Return every entry below exactly as written, minus the pictures.

[Data extracted from a collection]
--- --- ---

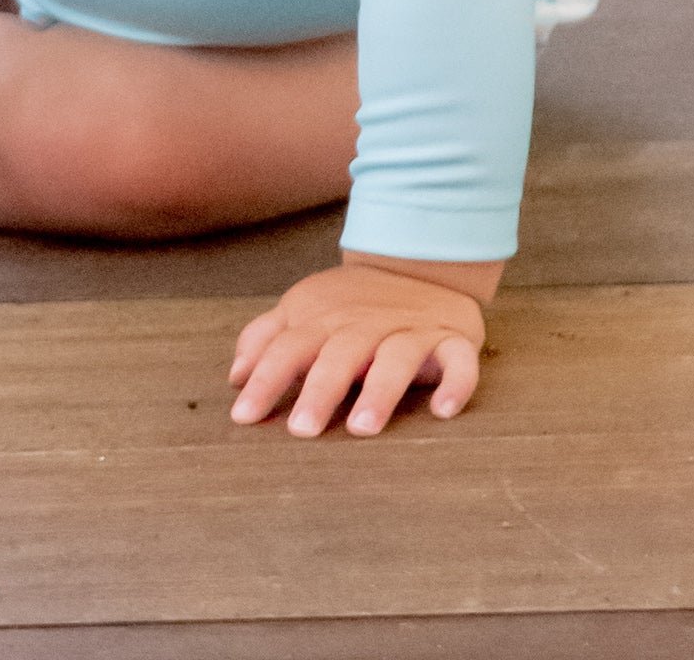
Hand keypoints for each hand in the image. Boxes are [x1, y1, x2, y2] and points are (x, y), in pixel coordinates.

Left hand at [227, 257, 488, 435]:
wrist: (421, 264)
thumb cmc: (352, 304)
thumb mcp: (304, 312)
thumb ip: (267, 339)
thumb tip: (235, 376)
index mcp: (323, 320)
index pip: (288, 347)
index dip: (265, 379)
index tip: (243, 416)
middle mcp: (364, 325)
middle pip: (339, 354)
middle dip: (320, 390)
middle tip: (302, 430)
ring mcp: (409, 331)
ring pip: (395, 357)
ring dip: (380, 390)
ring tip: (363, 426)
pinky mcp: (452, 339)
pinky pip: (459, 360)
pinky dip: (455, 382)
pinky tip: (443, 409)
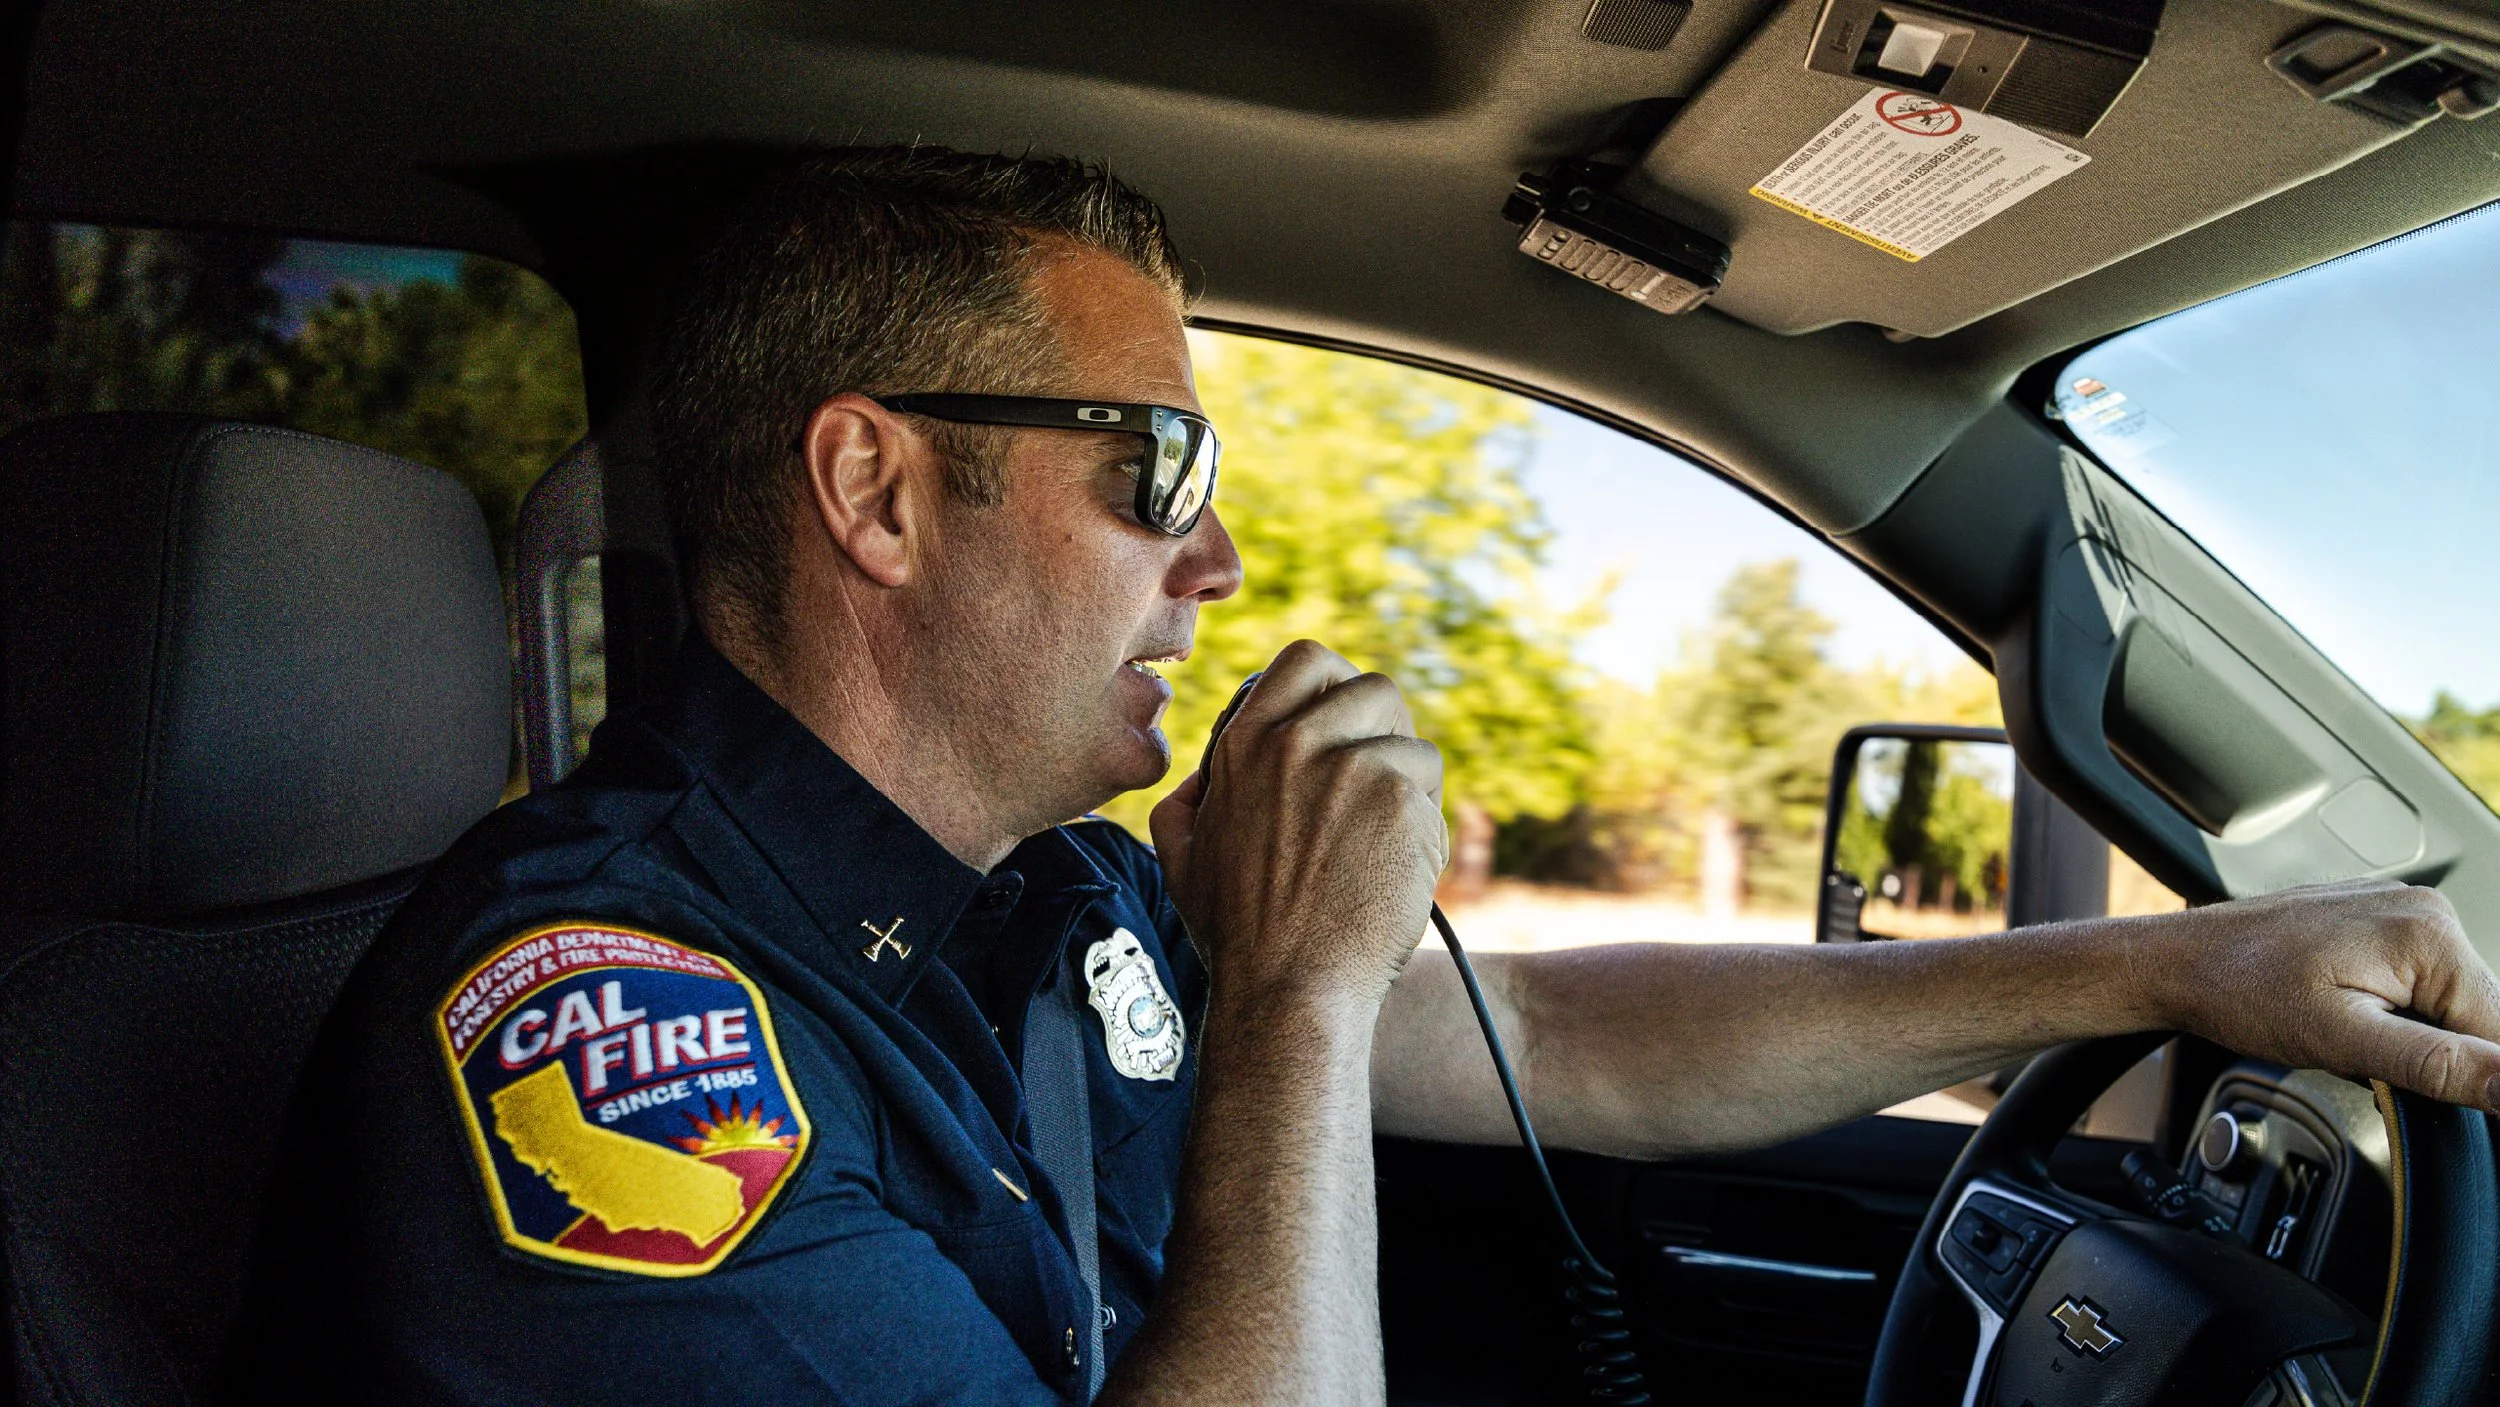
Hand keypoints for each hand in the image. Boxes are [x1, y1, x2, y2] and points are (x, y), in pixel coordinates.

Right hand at [1150, 640, 1446, 1010]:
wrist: (1288, 989)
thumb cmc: (1237, 934)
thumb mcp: (1181, 854)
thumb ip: (1190, 798)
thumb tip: (1205, 775)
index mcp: (1245, 743)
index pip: (1307, 660)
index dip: (1335, 686)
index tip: (1343, 725)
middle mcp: (1298, 742)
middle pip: (1376, 690)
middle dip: (1386, 735)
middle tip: (1376, 790)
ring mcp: (1354, 767)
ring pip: (1415, 746)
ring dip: (1411, 788)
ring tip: (1385, 841)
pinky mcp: (1401, 803)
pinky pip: (1432, 796)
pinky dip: (1425, 832)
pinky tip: (1395, 872)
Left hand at [2147, 878, 2499, 1110]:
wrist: (2181, 962)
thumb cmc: (2242, 992)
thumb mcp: (2344, 1040)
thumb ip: (2439, 1064)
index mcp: (2431, 936)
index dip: (2478, 1078)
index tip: (2425, 1088)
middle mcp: (2427, 912)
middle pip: (2480, 1018)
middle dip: (2440, 1054)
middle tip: (2372, 1059)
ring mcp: (2403, 913)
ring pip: (2450, 1005)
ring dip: (2418, 1037)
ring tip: (2355, 1035)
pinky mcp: (2381, 926)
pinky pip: (2420, 984)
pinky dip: (2398, 1015)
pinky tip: (2353, 1017)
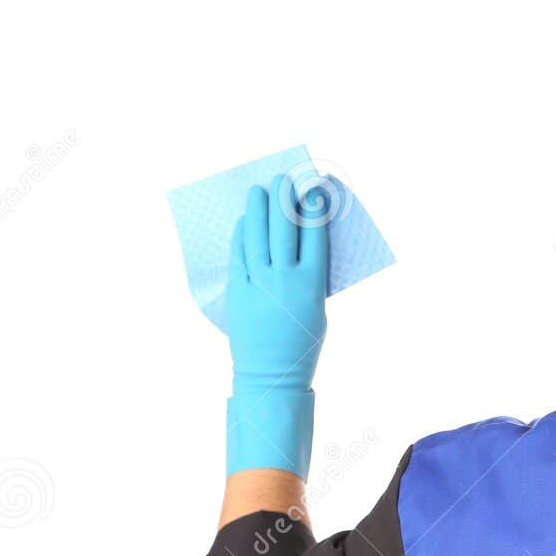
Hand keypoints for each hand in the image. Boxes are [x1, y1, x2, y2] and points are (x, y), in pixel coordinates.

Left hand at [225, 175, 328, 475]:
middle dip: (285, 199)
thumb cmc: (302, 342)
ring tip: (261, 189)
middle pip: (285, 227)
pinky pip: (239, 253)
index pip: (314, 234)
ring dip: (260, 208)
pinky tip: (246, 220)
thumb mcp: (318, 307)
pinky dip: (243, 233)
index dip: (314, 209)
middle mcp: (285, 278)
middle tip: (284, 181)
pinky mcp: (237, 289)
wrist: (272, 375)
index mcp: (313, 283)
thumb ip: (311, 275)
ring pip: (259, 234)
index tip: (313, 190)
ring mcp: (258, 282)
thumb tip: (304, 243)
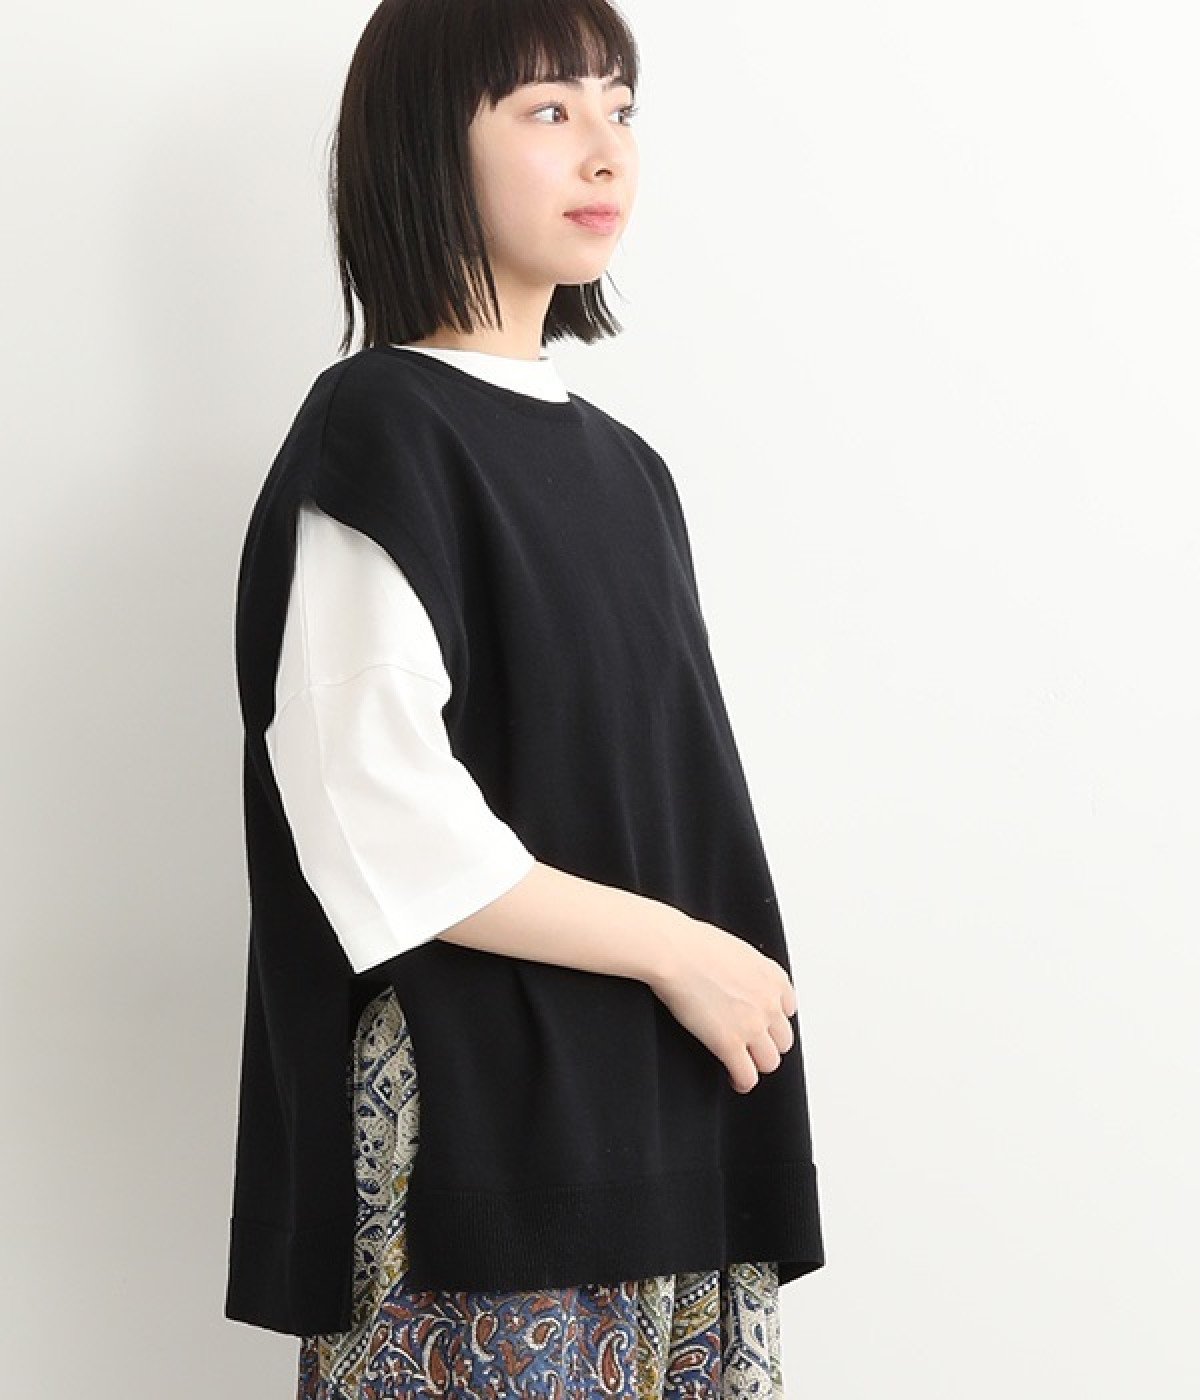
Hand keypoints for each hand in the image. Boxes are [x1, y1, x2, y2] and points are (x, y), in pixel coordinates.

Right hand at [646, 917, 797, 1092]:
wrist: (674, 952)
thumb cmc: (693, 945)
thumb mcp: (737, 950)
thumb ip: (749, 972)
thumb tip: (741, 982)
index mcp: (774, 977)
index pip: (788, 1009)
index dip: (772, 1019)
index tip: (761, 1024)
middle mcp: (770, 1002)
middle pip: (782, 1039)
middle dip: (767, 1043)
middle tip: (750, 1045)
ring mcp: (753, 1025)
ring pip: (769, 1062)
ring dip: (756, 1064)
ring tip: (743, 1064)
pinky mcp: (731, 1044)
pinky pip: (747, 1076)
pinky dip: (742, 1081)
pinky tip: (734, 1079)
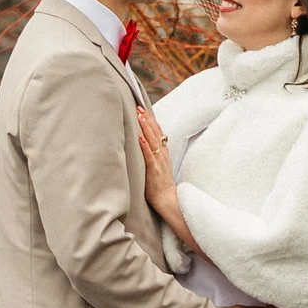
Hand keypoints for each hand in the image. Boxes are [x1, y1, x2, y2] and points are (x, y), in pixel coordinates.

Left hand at [136, 108, 194, 247]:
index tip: (143, 108)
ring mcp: (159, 162)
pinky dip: (145, 146)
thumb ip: (152, 155)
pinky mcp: (154, 171)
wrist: (168, 201)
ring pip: (153, 141)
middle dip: (147, 119)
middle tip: (139, 106)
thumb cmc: (160, 186)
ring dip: (146, 128)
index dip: (151, 120)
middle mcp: (163, 155)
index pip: (158, 132)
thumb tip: (143, 145)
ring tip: (139, 116)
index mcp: (164, 153)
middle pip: (156, 132)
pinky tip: (140, 138)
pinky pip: (150, 156)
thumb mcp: (158, 166)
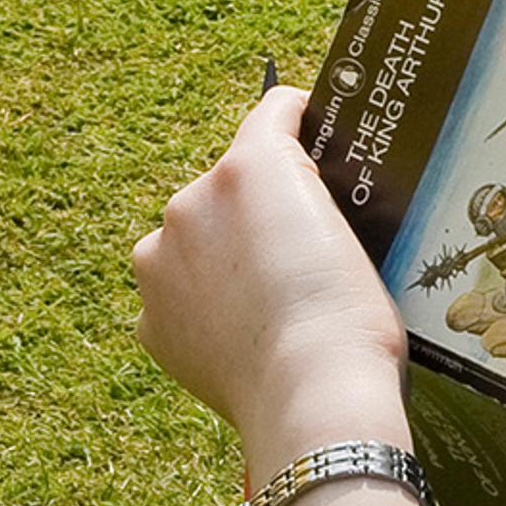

--- --- ---

▸ **Output below**
Hand keypoints for each hand in the image. Boxes are [x1, y1, x2, y2] and points are (x, y), in pixel coordinates.

Left hand at [227, 257, 488, 435]:
wrist: (421, 264)
thumb cmc: (352, 304)
thumb mcp: (304, 312)
thumb ip: (267, 339)
thumb tip: (235, 376)
index mcp: (323, 320)
index pip: (288, 347)
index dip: (265, 379)
index tip: (243, 416)
middle mcp: (364, 325)
middle pip: (339, 354)
middle dip: (320, 390)
middle tip: (302, 430)
ring mcp: (409, 331)
ring pip: (395, 357)
ring dip: (380, 390)
ring tip: (363, 426)
pinky mcp: (452, 339)
pinky pip: (459, 360)
pinky dip: (455, 382)
pinky tip: (443, 409)
Hand keypoints for each hand in the image. Boxes are [x1, y1, x2, y2] and points are (x, y), in pixel coordinates.

Right hand at [1150, 640, 1446, 1010]:
wrist: (1288, 989)
thumb cmc: (1237, 934)
thumb mcp: (1181, 854)
thumb ip: (1190, 798)
thumb tip: (1205, 775)
index mcp: (1245, 743)
index pip: (1307, 660)
index dip: (1335, 686)
index tip: (1343, 725)
middle mcp: (1298, 742)
middle pip: (1376, 690)
middle dip: (1386, 735)
middle tip: (1376, 790)
ring mcp: (1354, 767)
ring pip: (1415, 746)
ring dip: (1411, 788)
ring tip: (1385, 841)
pinky mcp: (1401, 803)
pinky pip: (1432, 796)
pinky dip: (1425, 832)
pinky tip: (1395, 872)
Left hand at [2147, 878, 2499, 1110]:
wrist: (2181, 962)
thumb cmc: (2242, 992)
thumb mcp: (2344, 1040)
thumb ip: (2439, 1064)
index mcp: (2431, 936)
index dip: (2478, 1078)
index tip: (2425, 1088)
middle mcp: (2427, 912)
middle pip: (2480, 1018)
middle dip: (2440, 1054)
middle tip: (2372, 1059)
ring mcp: (2403, 913)
ring pip: (2450, 1005)
ring dip: (2418, 1037)
ring tip: (2355, 1035)
pinky mcp: (2381, 926)
pinky pip: (2420, 984)
pinky dip: (2398, 1015)
pinky tip: (2353, 1017)
Hand keypoints for each hand in the image. Boxes are [x1, y1, x2, y2] and points are (x, y), in pixel coordinates.

Left hand at [225, 175, 328, 475]:
middle dip: (285, 199)
thumb cmc: (302, 342)
ring tip: (261, 189)
middle pip: (285, 227)
pinky pip: (239, 253)
index pip: (314, 234)
ring dip: (260, 208)
pinky tip: (246, 220)
thumb mcp: (318, 307)
pinky dip: (243, 233)
index dip: (314, 209)
middle mcp: (285, 278)
middle tip: (284, 181)
pinky mcp: (237, 289)
wrist: (272, 375)
index mcp: (313, 283)
thumb ip: (311, 275)
ring pip: (259, 234)
index tip: (313, 190)
ring mcp: (258, 282)
thumb tip: (304, 243)
Hand keypoints for each hand in the image. Boxes are [x1, y1, x2, y2] and points are (x, y), in pixel coordinates.

Right hand at [646, 917, 797, 1092]:
wrist: (674, 952)
thumb cmc: (693, 945)
thumb mcp: (737, 950)
thumb ip: (749, 972)
thumb tip: (741, 982)
index mcp: (774, 977)
index pip: (788, 1009)
index dip: (772, 1019)
index tip: (761, 1024)
middle mcp: (770, 1002)
middle pip: (782, 1039)
middle dip: (767, 1043)
middle tip: (750, 1045)
ring mcp: (753, 1025)
ring pip: (769, 1062)
ring dip: (756, 1064)
ring tip: (743, 1064)
pinky mcp: (731, 1044)
pinky pip: (747, 1076)
pinky dip: (742, 1081)
pinky tip: (734, 1079)
Hand keypoints for each hand in the image. Boxes are [x1, y1, x2, y2] and points are (x, y), in pixel coordinates.

Left hand at [136, 108, 194, 247]:
index tip: (143, 108)
ring mcp: (159, 162)
pinky dip: (145, 146)
thumb ip: (152, 155)
pinky mcp: (154, 171)
wrist: (168, 201)
ring pip: (153, 141)
middle dip: (147, 119)
middle tip: (139, 106)
thumb cmc: (160, 186)
ring dip: (146, 128)
index dip: (151, 120)
middle mcp: (163, 155)
index pip: (158, 132)
thumb tip: (143, 145)
ring tip: (139, 116)
index mcp: (164, 153)
middle pip: (156, 132)
pinky tip: (140, 138)
pinky pip: (150, 156)
thumb mcp: (158, 166)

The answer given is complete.